Crabs and Relatives

Belonging to the phylum ‘arthropod’, subphylum ‘crustacean’ these animals include the familiar crabs, lobsters, shrimps, prawns and barnacles as well as the smaller copepods, isopods and krill. Most crustaceans have two pairs of antennae and only two body segments – the ‘cephalothorax’ (fused together from the head and thorax) and the abdomen. Paired legs and appendages vary greatly – some being sensory while others are adapted for walking or swimming. Some crustaceans are also armed with a large pair of claws.

Edible Crab - Cancer pagurus

Photo credit: Paul Kay

One of the commonest crabs found around Lundy, it has a distinctive pink-brown colour with a ‘pie-crust’ edge to the shell and black-tipped pincers. Brown crabs are the species which most of us associate when thinking of crab sandwiches. The edible crab fishery is one of the oldest known to the British Isles. As such, potting for crabs is allowed as a sustainable activity around part of the Marine Conservation Zone) but is prohibited in a No Take Zone (NTZ) which covers just over 3 km2 on the east of the MCZ. The NTZ keeps the fishing activity away from the delicate species of sponges, cup-corals, Ross corals and colonial soft corals. These species are easily damaged by the abrasion caused by the raising and lowering of crab and lobster pots. Like humans these crabs are omnivorous, feeding on both plants and animals. During daylight cracks and crevices provide safety from predators such as wrasse, cuttlefish and seals. Brown crabs are easier to see at night, when they leave their hideouts and forage about on the seabed. They are easy to spot at night-time because their eyes light up pink in torchlight!

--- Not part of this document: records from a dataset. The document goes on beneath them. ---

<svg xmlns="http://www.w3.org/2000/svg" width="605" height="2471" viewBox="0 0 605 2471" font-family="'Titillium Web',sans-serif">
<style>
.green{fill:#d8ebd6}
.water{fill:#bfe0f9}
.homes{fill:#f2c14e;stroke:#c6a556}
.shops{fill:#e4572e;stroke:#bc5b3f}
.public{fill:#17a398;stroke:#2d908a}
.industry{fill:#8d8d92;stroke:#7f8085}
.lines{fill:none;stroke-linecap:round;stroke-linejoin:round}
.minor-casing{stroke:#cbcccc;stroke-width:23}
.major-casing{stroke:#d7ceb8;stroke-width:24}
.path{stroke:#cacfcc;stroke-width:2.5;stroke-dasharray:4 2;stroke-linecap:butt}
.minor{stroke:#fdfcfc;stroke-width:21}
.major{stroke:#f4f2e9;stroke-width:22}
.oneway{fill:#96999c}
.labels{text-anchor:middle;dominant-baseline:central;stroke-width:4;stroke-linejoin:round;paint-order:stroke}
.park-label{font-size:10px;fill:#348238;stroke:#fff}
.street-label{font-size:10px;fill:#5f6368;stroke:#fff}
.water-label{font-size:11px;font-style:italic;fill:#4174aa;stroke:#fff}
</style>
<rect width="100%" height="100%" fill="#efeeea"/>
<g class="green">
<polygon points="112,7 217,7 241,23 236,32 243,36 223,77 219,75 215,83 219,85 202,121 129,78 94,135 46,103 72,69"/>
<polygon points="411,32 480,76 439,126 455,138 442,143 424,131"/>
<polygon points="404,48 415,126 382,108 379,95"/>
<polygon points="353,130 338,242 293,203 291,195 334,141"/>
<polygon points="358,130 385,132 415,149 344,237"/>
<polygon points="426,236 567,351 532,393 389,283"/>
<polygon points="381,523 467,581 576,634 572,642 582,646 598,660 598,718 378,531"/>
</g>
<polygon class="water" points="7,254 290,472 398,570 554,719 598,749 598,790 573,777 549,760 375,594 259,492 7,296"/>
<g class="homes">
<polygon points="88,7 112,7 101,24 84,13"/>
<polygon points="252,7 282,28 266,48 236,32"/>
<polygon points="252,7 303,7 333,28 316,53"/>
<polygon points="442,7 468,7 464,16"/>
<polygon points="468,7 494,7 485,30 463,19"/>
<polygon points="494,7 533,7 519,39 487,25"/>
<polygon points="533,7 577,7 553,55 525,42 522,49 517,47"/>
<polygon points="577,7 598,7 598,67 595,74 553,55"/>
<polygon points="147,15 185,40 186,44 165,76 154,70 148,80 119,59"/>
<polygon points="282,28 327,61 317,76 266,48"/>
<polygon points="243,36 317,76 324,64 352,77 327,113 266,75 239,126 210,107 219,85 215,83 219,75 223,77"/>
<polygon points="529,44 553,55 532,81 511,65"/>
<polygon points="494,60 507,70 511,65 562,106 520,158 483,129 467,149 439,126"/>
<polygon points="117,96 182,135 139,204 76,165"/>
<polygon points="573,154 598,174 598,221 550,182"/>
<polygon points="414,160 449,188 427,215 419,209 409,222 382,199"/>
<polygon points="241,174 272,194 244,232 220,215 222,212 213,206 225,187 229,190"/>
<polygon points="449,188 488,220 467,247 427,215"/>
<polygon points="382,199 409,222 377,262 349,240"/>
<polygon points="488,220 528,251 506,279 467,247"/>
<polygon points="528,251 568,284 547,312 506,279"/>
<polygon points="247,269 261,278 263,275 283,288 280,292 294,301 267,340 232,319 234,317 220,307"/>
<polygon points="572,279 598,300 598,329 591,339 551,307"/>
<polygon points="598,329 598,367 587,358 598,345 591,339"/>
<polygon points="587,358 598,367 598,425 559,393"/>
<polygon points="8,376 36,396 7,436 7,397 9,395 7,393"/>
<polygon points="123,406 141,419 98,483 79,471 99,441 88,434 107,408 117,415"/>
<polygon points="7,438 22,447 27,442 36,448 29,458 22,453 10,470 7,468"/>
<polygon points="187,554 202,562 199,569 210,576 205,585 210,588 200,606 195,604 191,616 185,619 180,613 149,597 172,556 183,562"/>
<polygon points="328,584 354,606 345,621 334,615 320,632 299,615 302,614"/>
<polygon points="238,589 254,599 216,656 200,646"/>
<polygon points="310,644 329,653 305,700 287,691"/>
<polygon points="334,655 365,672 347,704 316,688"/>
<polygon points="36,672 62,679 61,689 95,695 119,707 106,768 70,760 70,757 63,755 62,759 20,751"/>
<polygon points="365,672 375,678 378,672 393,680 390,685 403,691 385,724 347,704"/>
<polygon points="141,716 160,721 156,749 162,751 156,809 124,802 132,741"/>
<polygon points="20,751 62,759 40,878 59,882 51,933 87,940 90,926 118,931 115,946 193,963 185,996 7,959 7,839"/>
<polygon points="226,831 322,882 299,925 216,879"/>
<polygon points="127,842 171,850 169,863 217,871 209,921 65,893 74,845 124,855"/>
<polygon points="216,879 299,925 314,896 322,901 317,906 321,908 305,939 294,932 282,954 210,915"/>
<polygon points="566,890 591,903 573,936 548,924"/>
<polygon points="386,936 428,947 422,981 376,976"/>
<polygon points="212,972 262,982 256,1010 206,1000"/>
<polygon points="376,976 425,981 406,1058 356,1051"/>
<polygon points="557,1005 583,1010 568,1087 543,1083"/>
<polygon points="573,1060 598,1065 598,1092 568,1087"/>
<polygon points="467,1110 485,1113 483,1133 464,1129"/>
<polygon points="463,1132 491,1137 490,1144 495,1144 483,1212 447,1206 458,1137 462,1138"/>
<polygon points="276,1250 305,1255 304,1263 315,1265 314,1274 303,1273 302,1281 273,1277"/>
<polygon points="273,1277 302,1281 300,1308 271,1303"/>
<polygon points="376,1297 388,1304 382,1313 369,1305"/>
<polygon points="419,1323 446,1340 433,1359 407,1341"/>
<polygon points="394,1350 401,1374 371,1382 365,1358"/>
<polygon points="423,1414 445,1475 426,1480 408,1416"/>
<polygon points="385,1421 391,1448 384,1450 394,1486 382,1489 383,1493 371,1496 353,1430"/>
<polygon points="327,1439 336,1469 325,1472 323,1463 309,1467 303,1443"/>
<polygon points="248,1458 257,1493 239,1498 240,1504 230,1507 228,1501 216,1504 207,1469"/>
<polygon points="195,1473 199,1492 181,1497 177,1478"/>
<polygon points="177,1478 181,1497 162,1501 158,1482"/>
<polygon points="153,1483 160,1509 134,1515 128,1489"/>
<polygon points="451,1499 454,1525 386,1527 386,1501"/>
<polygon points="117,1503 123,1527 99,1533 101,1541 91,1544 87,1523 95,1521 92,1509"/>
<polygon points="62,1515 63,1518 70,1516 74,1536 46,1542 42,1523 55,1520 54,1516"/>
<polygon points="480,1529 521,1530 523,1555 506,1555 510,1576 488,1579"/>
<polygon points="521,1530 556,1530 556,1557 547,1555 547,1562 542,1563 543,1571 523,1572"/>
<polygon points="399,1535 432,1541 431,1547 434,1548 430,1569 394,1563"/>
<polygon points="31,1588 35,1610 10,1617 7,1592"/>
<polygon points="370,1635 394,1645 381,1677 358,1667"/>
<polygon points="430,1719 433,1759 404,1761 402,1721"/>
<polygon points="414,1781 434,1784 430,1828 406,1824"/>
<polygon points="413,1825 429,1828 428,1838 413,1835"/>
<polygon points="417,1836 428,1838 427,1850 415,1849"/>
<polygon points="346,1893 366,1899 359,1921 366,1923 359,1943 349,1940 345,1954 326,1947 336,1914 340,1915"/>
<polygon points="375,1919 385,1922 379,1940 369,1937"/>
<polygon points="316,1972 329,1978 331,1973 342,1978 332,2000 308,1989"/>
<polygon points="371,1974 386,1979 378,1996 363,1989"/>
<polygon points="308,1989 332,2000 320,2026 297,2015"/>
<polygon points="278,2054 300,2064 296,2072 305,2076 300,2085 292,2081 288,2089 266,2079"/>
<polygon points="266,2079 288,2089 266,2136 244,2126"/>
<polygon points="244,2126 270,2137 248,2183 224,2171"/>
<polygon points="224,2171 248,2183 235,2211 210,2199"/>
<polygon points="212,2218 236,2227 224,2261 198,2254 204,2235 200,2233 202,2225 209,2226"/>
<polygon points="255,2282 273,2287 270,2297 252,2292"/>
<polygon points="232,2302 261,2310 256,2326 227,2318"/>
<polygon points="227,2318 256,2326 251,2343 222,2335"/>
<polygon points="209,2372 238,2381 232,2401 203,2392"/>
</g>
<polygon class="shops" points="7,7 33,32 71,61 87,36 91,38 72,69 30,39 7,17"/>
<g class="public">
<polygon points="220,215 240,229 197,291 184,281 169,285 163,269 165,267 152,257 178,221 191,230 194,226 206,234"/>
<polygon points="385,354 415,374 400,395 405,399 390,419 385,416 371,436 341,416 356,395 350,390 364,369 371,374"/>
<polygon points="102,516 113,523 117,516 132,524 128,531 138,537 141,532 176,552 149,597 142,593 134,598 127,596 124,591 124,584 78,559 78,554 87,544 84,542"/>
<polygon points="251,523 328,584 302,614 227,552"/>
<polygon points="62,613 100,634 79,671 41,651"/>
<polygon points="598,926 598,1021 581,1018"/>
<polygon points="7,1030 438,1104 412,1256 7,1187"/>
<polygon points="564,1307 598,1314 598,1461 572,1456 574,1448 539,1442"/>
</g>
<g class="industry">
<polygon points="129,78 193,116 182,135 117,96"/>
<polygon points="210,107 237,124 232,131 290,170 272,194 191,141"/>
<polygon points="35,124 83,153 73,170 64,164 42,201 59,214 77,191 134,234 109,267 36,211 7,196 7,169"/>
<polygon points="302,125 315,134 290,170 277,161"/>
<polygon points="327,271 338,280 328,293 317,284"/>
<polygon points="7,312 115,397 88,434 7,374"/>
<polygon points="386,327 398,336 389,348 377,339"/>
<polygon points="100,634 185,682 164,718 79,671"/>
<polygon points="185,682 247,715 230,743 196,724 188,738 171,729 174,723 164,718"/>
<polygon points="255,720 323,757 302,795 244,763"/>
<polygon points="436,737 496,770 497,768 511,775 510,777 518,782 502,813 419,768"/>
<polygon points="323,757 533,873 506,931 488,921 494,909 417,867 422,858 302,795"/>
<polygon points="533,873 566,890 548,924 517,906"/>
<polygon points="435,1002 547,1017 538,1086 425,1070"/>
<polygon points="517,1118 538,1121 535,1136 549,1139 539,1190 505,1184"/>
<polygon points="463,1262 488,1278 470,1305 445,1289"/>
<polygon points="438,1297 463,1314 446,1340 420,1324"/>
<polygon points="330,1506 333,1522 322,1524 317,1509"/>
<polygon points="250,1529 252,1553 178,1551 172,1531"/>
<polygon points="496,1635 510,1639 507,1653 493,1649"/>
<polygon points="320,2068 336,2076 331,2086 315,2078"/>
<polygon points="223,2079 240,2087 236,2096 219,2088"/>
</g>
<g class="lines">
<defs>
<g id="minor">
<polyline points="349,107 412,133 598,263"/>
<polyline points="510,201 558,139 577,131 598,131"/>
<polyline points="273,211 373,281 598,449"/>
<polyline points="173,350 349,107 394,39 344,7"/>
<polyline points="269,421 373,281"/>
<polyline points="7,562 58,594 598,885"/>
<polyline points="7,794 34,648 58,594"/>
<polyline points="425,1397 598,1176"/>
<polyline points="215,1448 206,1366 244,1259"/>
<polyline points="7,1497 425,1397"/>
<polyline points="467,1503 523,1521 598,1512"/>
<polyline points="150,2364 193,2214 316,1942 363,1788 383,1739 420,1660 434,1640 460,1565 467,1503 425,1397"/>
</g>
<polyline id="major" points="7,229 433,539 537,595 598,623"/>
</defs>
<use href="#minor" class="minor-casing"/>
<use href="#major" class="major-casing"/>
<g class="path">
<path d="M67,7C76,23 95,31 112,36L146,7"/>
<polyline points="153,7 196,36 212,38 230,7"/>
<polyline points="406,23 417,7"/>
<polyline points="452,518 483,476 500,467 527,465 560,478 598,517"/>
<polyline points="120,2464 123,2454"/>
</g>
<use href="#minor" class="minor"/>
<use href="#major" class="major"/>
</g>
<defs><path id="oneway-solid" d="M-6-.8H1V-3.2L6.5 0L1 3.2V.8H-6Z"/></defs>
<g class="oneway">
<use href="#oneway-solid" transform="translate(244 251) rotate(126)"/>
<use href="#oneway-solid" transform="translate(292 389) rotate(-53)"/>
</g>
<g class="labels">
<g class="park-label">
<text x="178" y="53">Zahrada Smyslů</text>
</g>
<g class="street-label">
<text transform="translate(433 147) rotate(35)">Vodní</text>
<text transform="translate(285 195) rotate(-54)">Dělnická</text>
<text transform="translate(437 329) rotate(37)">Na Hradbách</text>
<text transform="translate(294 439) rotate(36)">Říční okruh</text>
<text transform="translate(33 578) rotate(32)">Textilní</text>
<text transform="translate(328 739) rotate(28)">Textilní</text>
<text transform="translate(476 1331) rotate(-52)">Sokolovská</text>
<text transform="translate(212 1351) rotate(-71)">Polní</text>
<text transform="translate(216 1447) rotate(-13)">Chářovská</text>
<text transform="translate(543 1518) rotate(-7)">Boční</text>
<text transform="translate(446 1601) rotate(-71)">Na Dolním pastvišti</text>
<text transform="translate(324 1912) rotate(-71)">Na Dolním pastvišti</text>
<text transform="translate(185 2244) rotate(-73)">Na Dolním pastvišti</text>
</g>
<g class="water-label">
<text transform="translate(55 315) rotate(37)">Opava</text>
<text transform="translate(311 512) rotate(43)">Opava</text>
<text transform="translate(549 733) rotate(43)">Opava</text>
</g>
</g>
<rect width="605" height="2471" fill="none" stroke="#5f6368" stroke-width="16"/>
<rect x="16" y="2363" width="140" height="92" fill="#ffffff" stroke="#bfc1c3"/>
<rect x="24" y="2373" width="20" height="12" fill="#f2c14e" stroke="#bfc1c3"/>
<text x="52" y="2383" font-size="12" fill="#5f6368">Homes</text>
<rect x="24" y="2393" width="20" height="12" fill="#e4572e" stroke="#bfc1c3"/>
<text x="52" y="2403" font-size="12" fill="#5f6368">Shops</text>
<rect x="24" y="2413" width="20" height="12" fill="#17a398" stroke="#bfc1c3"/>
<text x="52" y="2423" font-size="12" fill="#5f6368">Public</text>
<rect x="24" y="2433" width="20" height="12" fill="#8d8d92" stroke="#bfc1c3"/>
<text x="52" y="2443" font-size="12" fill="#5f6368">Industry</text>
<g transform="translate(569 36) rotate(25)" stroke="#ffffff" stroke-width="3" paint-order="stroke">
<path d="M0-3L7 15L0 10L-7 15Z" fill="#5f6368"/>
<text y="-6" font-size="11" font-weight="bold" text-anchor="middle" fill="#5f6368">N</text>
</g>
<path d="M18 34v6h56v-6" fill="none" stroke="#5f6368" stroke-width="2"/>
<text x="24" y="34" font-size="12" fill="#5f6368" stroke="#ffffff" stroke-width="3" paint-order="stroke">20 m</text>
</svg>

Common Lobster - Homarus gammarus

Photo credit: Keith Hiscock

These magnificent animals have ten legs and a hard exoskeleton (outer skeleton, rather than our internal one) which groups them in with other decapods (ten-legged animals) such as crawfish, prawns and crabs. Lobsters are a striking deep blue in colour, with bright red ‘whip-like’ structures (antennules) sprouting from the head. These antennules are used by the lobster to ‘feel’ its way around the environment, especially at night. One of the claws is distinctively larger than the other, especially in the older adults. Common Lobsters like to have a deep, dark crevice in which they hide when not foraging for food. Unfortunately they are no longer as common as the name suggests, mostly due to over-fishing

Crawfish – Palinurus elephas

Photo credit: Keith Hiscock

They actually look like giant prawns and are easy to distinguish from common lobsters. Crawfish do not have large pincers, unlike lobsters which have formidable claws, and are a deep orange-brown in colour, not blue like common lobsters. The long ‘whip-like’ structures protruding from the head (antennules) are usually alternately banded with orange-brown and white stripes. These strange structures are used by the crawfish to ‘feel’ around its environment. Crawfish like a nice hole to hide in. Unfortunately they are very scarce around most of the British coast, even at Lundy, due to historic fishing activities.

Spider Crab – Maja squinado

Photo credit: Paul Kay

This scary-looking animal is a large crab with long spider-like legs. The body of the shell can grow up to 20 cm long. Despite its appearance the spider crab is actually a herbivore, feeding only on plants. It can camouflage itself by sticking pieces of seaweeds and sponges onto its back and legs. This helps the spider crab hide from predators, such as wrasses and cuttlefish, especially when it is younger and smaller.


Photo credit: Keith Hiscock

There are numerous species of barnacle. The adults remain fixed in one place once anchored to a suitable rock surface. They occur in the intertidal area of exposed rocky shores in the high to mid shore area and are sometimes so densely packed that it completely covers the rock surface.

The juvenile stages of barnacles go through numerous changes - from planktonic free floating organisms - before settling into a suitable location by detecting the presence of other barnacles and suitable sites to grow into an adult.

They have armour-like wall plates all around and an opening at the top. Both these adaptations protect the animal from pounding wave action and also from prolonged exposure while the tide is out by trapping water inside. When the tide comes in the plates open and the barnacles wave their modified legs (called cirri) about in the water to filter out food. Barnacles are hermaphroditic, however they do not release eggs and sperm into the water, instead they use extendible penises to transfer sperm to receptive neighbours.